Enfant, je passais des heures à observer les reflets de lumière dans un verre d'eau. Je m'émerveillais de la forme des taches de café sur la table, de leurs dégradés délicats. Je cherchais des dragons et des chevaliers dans les motifs des carrelages aux formes indéfinissables. Vers 12 ans, mon grand-père, ébéniste, m'a donné des bases opérationnelles du dessin. Il m'a expliqué qu'il fallait  utiliser le crayon dans toutes ses possibilités : du plus clair au plus foncé. Je n'y avais pas pensé. Je croyais que le crayon ne laissait qu'une trace que l'on pouvait facilement gommer. Cette révélation m'a marqué à vie. Plus tard, on m'a formulé cela de manière plus large : il n'y a pas d'art sans contraste ; j'ai gardé cette information précieusement dans un coin de ma tête."

Mon tableau préféré


Sans titre, Technique mixte, 80 x 100 cm, Daniel Reymann, DR, 2018.

Pourquoi aime-t-on un tableau ? 
Pourquoi est-on attiré par une toile plutôt qu'une autre ? D'où vient cette fascination ? Ces questions semblent relever de l'évidence à prime abord, mais, bien sûr, les réponses sont multiples, à la fois simples et compliquées. 
Ce que j'aime en peinture, c'est aller au-delà des apparences, c'est découvrir des contrées inconnues de moi tout en me raccrochant à quelque chose de familier. J'aime être en partance et maintenir un point d'ancrage. 
C'est exactement ce que je ressens lorsque j'observe ce tableau de Daniel Reymann. La composition est d'une rigueur parfaite, mais elle n'est pas rigide. Formes et couleurs dessinent des frontières clairement visibles. L'équilibre est respecté dans une sorte de géométrie mystérieuse. Des tons gris imprégnés de bleus et de terre brûlée, font vibrer des zones plus claires où l'ivoire joue à cache-cache avec des traces d'ocre. La couleur se fait lumière et vice-versa. Une surface dense, nourrie de couches de peinture, organise la mise en abyme de l'ensemble. Cela fonctionne comme une mémoire tactile , en strates successives qui aboutissent à une sédimentation. 
Considérez le travail des lignes. Le tracé est toujours légèrement oblique, le délimitation est volontairement irrégulière avec un effet de flou que l'on pourrait apparenter, à tort, à une maladresse.

━━━━━━━━━━

VOTRE TRAVAIL
a. D'après le texte sur la peinture, quel métier exerçait le grand-père ?
b. Expliquez pourquoi le tableau de Daniel Reymann plaît tant à la personne qui s'exprime dans le texte sur la peinture.
c. Rédigez la suite du texte sur la peinture en reprenant juste après la phrase qui se termine par « à une maladresse ».

CONTENU DES DONNÉES
━━━━━━━━━━

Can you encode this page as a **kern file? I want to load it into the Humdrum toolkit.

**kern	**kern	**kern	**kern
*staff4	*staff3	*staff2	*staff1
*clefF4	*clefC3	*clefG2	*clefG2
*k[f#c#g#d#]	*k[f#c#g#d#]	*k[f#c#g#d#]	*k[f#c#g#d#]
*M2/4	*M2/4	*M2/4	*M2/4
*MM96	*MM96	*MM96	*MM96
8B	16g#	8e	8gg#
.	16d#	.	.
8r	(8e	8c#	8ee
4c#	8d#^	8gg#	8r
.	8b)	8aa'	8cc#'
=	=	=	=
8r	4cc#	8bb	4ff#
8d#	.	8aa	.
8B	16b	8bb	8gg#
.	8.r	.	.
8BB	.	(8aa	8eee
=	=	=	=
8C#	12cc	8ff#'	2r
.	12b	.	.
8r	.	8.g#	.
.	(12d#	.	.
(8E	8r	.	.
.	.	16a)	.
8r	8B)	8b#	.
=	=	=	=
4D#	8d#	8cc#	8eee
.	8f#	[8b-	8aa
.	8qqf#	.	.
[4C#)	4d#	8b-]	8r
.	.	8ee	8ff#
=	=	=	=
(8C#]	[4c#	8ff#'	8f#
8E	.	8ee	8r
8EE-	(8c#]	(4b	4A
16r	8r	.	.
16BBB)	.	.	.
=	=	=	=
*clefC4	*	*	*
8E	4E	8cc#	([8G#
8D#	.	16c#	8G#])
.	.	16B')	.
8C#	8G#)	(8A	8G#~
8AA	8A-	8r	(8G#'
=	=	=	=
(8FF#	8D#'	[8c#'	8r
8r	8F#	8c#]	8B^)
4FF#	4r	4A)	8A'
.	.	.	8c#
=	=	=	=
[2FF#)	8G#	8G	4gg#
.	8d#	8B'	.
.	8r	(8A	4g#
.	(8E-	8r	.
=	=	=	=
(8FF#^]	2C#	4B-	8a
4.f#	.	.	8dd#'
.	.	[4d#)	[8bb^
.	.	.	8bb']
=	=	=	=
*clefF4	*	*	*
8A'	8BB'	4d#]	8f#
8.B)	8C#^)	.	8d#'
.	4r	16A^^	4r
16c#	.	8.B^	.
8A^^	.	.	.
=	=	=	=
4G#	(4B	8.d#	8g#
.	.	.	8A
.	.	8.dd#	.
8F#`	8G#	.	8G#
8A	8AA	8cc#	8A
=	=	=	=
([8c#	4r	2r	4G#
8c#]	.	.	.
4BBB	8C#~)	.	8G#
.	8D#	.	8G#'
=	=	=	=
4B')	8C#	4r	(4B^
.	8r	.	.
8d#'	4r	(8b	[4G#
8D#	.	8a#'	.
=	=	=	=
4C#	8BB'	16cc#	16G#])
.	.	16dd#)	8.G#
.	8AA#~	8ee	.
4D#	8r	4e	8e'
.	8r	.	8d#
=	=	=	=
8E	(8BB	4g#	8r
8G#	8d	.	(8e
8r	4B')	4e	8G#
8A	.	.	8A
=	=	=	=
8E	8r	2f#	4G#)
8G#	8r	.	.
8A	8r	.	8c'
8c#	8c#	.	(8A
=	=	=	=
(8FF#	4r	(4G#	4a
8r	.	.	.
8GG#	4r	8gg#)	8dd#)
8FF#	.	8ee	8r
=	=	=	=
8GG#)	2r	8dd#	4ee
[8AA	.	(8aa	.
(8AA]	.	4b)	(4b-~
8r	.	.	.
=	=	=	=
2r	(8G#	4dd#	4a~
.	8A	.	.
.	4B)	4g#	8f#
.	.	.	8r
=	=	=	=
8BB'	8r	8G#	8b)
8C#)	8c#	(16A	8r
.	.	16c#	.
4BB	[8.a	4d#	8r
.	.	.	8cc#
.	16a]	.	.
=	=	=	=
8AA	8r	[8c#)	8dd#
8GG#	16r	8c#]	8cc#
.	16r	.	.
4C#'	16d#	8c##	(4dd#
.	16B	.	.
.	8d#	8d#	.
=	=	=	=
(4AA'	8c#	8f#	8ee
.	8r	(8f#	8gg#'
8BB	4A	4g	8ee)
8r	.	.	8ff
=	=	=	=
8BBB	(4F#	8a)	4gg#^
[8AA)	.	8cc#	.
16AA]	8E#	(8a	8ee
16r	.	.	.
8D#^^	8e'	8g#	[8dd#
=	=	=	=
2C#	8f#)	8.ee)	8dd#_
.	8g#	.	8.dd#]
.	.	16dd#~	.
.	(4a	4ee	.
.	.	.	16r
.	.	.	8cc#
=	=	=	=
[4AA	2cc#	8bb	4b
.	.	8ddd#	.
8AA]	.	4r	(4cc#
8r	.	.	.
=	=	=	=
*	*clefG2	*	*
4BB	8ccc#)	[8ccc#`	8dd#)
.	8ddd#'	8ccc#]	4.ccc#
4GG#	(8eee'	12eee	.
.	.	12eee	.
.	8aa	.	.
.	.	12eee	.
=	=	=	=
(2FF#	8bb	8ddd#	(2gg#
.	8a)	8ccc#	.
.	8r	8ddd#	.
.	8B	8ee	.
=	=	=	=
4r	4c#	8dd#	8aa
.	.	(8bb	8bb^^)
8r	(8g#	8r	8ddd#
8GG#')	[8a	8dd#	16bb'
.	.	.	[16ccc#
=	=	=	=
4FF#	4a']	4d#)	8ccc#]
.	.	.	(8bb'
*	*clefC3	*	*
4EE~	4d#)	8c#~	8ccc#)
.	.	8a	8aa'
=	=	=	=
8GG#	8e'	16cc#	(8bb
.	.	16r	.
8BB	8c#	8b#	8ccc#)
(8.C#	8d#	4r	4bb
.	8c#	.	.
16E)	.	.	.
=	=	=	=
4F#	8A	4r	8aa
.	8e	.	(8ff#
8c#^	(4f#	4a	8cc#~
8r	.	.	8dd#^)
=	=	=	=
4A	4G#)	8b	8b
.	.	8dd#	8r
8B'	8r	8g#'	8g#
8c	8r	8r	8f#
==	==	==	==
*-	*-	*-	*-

━━━━━━━━━━

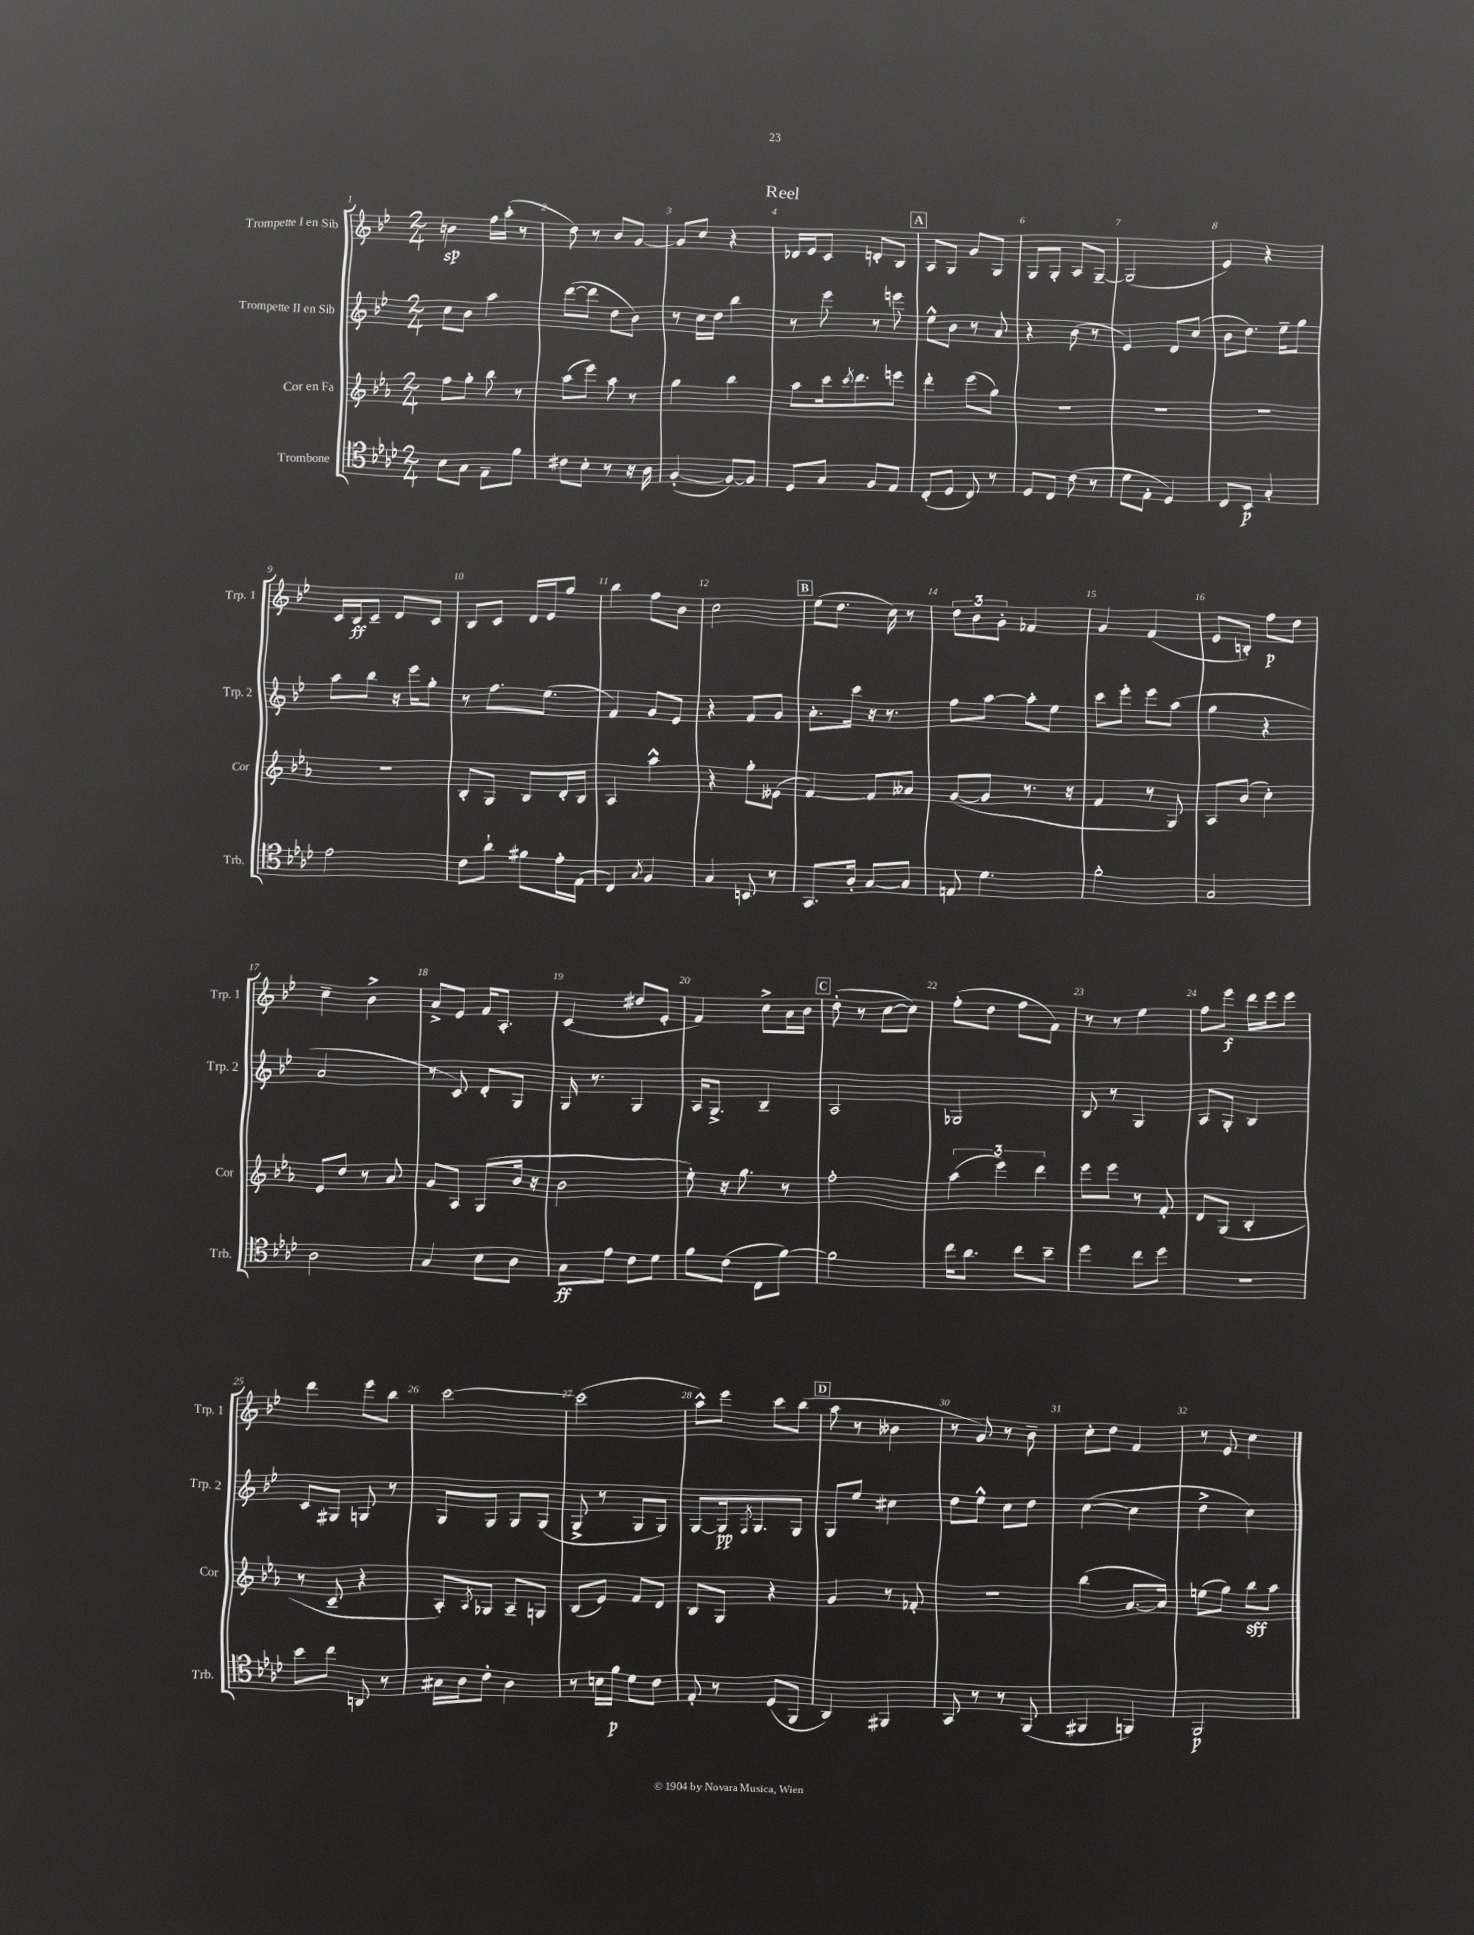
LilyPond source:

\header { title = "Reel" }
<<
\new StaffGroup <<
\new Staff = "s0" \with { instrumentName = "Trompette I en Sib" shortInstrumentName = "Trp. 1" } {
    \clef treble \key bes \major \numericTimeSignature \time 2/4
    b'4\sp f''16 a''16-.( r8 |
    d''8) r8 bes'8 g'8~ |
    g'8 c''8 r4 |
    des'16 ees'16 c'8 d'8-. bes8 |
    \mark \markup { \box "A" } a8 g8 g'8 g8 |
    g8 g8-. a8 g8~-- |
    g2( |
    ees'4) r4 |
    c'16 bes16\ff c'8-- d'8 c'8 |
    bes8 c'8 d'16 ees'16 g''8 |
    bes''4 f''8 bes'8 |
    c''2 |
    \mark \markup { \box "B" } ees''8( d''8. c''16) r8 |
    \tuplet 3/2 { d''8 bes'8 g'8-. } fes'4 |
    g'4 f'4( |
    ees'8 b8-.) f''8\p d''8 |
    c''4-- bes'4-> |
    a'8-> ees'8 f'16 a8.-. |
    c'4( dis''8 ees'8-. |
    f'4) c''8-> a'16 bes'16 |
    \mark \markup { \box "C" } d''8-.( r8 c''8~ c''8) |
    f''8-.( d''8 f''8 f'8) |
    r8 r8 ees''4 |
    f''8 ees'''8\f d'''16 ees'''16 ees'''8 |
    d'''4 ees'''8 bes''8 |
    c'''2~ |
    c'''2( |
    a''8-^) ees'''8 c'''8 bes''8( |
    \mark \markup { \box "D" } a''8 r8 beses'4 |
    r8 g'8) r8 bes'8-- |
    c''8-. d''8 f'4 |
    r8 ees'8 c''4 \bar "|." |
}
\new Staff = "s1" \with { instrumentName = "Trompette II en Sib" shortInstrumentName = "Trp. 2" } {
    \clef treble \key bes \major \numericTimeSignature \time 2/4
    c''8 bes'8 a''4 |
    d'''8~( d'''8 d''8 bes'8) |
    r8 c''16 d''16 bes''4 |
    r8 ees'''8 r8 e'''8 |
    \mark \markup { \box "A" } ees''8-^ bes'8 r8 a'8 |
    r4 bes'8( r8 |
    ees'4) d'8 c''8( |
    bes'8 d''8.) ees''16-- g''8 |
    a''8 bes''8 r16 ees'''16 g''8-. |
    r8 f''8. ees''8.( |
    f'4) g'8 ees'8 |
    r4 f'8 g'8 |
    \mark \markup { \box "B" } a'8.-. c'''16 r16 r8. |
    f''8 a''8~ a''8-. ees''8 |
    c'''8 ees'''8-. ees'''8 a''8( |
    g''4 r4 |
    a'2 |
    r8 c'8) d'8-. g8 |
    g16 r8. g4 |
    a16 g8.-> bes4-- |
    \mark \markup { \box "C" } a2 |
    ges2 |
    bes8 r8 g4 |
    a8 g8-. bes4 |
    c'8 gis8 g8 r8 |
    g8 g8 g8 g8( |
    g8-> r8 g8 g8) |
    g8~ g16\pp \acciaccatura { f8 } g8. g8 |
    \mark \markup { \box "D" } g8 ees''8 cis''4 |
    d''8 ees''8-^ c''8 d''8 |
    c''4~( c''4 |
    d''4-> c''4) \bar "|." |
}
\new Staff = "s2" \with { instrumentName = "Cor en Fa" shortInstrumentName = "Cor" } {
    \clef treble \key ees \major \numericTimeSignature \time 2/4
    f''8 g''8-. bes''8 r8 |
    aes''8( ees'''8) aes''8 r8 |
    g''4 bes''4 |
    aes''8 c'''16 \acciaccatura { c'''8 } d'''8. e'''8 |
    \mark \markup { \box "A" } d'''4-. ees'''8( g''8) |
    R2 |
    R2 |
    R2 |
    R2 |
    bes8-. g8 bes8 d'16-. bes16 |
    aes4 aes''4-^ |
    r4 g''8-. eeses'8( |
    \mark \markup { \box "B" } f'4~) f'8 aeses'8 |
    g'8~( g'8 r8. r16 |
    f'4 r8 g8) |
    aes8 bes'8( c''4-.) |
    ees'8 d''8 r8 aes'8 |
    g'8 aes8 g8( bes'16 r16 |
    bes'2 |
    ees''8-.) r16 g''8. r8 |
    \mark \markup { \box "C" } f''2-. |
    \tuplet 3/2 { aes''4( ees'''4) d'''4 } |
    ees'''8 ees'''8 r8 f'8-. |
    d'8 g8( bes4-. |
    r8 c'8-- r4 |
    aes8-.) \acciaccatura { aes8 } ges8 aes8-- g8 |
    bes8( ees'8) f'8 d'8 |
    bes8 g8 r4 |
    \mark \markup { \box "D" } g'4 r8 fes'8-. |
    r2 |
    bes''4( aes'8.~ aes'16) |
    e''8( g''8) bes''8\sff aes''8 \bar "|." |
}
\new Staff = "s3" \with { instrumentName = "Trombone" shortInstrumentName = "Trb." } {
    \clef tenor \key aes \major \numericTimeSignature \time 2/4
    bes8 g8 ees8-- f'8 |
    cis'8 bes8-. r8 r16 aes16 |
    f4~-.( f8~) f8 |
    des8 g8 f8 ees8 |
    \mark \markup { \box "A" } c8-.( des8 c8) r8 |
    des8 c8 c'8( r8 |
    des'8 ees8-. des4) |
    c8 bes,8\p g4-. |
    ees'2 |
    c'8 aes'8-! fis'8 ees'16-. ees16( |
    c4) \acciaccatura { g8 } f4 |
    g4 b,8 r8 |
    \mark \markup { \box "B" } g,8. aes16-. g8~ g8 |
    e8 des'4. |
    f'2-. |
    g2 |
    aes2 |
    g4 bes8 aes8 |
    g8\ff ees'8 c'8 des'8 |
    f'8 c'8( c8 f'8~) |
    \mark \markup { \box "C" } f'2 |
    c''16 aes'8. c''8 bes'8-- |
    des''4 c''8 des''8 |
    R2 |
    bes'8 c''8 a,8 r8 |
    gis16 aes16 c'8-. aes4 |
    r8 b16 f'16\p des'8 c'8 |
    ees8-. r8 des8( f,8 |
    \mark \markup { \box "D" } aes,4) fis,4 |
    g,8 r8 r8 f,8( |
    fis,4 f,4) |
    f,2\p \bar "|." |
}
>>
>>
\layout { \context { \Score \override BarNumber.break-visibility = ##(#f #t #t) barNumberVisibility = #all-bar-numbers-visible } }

━━━━━━━━━━

RÉPONSES ATTENDUES
a. Il était ébéniste.

b. Devant ce tableau, elle ressent exactement ce qu'elle aime en peinture : aller au-delà des apparences et découvrir des contrées inconnues tout en se raccrochant à quelque chose de familier. Elle aime être en partance tout en gardant un point d'ancrage.

c.
Détail, Daniel Reymann, DR.

La structure du motif central, légèrement décentré, s'impose à notre regard, accroche notre attention sans pourtant bloquer notre appréhension du tableau. Nous voyageons "sur et dans" la toile. La solidité de cette architecture est installée dans la matière de ce que l'on peut imaginer être un édifice. Des gouttelettes plus foncées sont autant de points de suspension. Quelques lignes ténues traversent la surface érodée du bâtiment. 

Ainsi, la peinture abstraite sollicite notre imaginaire et nous permet d'aller au-delà des évidences. 


Détail, Daniel Reymann, DR.

Ce tableau me parle, me chuchote des messages à peine audibles. Il représente pour moi une citadelle, jadis imprenable, une construction attaquée par l'érosion du temps. Il me raconte une histoire, mon histoire et je me l'accapare. 


 

Détail, Daniel Reymann, DR.

Les deux blocs plus clairs à la base de la toile m'intriguent. 
Sont-ce des rochers détachés de la citadelle ? Ils semblent flotter comme des météorites, en apesanteur. Cette citadelle appartient également au monde de l'air et c'est aussi pour cette raison qu'elle nous fait rêver.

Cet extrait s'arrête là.